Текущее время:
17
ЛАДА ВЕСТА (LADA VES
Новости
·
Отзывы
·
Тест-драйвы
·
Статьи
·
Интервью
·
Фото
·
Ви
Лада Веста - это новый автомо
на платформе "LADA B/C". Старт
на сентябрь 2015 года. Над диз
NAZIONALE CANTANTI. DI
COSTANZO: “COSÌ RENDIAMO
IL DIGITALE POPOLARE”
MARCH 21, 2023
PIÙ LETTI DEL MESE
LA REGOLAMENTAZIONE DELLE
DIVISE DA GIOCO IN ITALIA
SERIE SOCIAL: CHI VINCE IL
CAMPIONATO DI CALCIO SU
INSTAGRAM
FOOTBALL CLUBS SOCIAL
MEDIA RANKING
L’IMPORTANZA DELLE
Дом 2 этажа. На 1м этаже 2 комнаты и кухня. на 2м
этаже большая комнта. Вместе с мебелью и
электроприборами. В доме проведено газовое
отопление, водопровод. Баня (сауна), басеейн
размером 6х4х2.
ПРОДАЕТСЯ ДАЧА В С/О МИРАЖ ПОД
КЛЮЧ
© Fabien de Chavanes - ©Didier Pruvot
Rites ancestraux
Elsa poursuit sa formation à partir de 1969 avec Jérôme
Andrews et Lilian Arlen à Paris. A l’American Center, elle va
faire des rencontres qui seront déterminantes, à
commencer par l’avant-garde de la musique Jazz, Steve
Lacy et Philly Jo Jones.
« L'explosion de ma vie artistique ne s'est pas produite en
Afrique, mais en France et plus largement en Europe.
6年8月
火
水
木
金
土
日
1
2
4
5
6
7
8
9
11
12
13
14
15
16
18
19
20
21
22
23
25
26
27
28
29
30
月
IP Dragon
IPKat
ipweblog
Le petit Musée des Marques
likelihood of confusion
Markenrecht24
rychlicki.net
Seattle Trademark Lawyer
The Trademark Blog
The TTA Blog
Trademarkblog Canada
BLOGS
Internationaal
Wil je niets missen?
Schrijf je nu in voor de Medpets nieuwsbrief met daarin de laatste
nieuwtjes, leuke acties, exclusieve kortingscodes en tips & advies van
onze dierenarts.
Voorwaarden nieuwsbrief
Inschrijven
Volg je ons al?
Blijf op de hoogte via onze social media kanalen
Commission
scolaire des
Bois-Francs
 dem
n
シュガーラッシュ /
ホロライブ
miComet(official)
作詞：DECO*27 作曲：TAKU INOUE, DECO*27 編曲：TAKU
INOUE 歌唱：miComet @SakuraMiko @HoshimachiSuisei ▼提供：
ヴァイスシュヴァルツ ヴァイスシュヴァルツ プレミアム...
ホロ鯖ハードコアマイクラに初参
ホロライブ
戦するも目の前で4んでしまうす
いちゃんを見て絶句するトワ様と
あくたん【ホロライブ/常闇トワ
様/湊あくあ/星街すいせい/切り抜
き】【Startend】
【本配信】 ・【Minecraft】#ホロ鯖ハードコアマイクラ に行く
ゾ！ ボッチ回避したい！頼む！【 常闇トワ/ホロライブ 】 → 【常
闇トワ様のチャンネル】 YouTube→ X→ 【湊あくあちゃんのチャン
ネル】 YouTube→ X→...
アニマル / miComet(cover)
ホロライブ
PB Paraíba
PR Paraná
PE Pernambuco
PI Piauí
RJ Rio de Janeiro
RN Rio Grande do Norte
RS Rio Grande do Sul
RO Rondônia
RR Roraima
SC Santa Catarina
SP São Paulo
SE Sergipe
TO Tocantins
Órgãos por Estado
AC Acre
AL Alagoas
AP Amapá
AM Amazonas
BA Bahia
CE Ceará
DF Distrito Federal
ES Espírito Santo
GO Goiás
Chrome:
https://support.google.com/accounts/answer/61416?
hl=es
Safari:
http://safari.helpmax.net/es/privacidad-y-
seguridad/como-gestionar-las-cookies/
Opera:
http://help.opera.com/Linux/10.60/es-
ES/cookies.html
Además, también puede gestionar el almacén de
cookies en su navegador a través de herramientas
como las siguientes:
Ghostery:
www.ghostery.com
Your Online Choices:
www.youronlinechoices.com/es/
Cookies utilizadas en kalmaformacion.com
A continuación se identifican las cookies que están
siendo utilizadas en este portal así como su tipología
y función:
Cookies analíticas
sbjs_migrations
+++
Reproduce every one of the entries above, changing each occurrence of "ホロライブ" to "hololive" and keeping all other text the same.

Текущее время:
17
ЛАДА ВЕСТА (LADA VES
Новости
·
Отзывы
·
Тест-драйвы
·
Статьи
·
Интервью
·
Фото
·
Ви
Лада Веста - это новый автомо
на платформе "LADA B/C". Старт
на сентябрь 2015 года. Над диз
NAZIONALE CANTANTI. DI
COSTANZO: “COSÌ RENDIAMO
IL DIGITALE POPOLARE”
MARCH 21, 2023
PIÙ LETTI DEL MESE
LA REGOLAMENTAZIONE DELLE
DIVISE DA GIOCO IN ITALIA
SERIE SOCIAL: CHI VINCE IL
CAMPIONATO DI CALCIO SU
INSTAGRAM
FOOTBALL CLUBS SOCIAL
MEDIA RANKING
L’IMPORTANZA DELLE
Дом 2 этажа. На 1м этаже 2 комнаты и кухня. на 2м
этаже большая комнта. Вместе с мебелью и
электроприборами. В доме проведено газовое
отопление, водопровод. Баня (сауна), басеейн
размером 6х4х2.
ПРОДАЕТСЯ ДАЧА В С/О МИРАЖ ПОД
КЛЮЧ
© Fabien de Chavanes - ©Didier Pruvot
Rites ancestraux
Elsa poursuit sa formation à partir de 1969 avec Jérôme
Andrews et Lilian Arlen à Paris. A l’American Center, elle va
faire des rencontres qui seront déterminantes, à
commencer par l’avant-garde de la musique Jazz, Steve
Lacy et Philly Jo Jones.
« L'explosion de ma vie artistique ne s'est pas produite en
Afrique, mais en France et plus largement en Europe.
6年8月
火
水
木
金
土
日
1
2
4
5
6
7
8
9
11
12
13
14
15
16
18
19
20
21
22
23
25
26
27
28
29
30
月
IP Dragon
IPKat
ipweblog
Le petit Musée des Marques
likelihood of confusion
Markenrecht24
rychlicki.net
Seattle Trademark Lawyer
The Trademark Blog
The TTA Blog
Trademarkblog Canada
BLOGS
Internationaal
Wil je niets missen?
Schrijf je nu in voor de Medpets nieuwsbrief met daarin de laatste
nieuwtjes, leuke acties, exclusieve kortingscodes en tips & advies van
onze dierenarts.
Voorwaarden nieuwsbrief
Inschrijven
Volg je ons al?
Blijf op de hoogte via onze social media kanalen
Commission
scolaire des
Bois-Francs
 dem
n
シュガーラッシュ /
hololive
miComet(official)
作詞：DECO*27 作曲：TAKU INOUE, DECO*27 編曲：TAKU
INOUE 歌唱：miComet @SakuraMiko @HoshimachiSuisei ▼提供：
ヴァイスシュヴァルツ ヴァイスシュヴァルツ プレミアム...
ホロ鯖ハードコアマイクラに初参
hololive
戦するも目の前で4んでしまうす
いちゃんを見て絶句するトワ様と
あくたん【hololive/常闇トワ
様/湊あくあ/星街すいせい/切り抜
き】【Startend】
【本配信】 ・【Minecraft】#ホロ鯖ハードコアマイクラ に行く
ゾ！ ボッチ回避したい！頼む！【 常闇トワ/hololive 】 → 【常
闇トワ様のチャンネル】 YouTube→ X→ 【湊あくあちゃんのチャン
ネル】 YouTube→ X→...
アニマル / miComet(cover)
hololive
PB Paraíba
PR Paraná
PE Pernambuco
PI Piauí
RJ Rio de Janeiro
RN Rio Grande do Norte
RS Rio Grande do Sul
RO Rondônia
RR Roraima
SC Santa Catarina
SP São Paulo
SE Sergipe
TO Tocantins
Órgãos por Estado
AC Acre
AL Alagoas
AP Amapá
AM Amazonas
BA Bahia
CE Ceará
DF Distrito Federal
ES Espírito Santo
GO Goiás
Chrome:
https://support.google.com/accounts/answer/61416?
hl=es
Safari:
http://safari.helpmax.net/es/privacidad-y-
seguridad/como-gestionar-las-cookies/
Opera:
http://help.opera.com/Linux/10.60/es-
ES/cookies.html
Además, también puede gestionar el almacén de
cookies en su navegador a través de herramientas
como las siguientes:
Ghostery:
www.ghostery.com
Your Online Choices:
www.youronlinechoices.com/es/
Cookies utilizadas en kalmaformacion.com
A continuación se identifican las cookies que están
siendo utilizadas en este portal así como su tipología
y función:
Cookies analíticas
sbjs_migrations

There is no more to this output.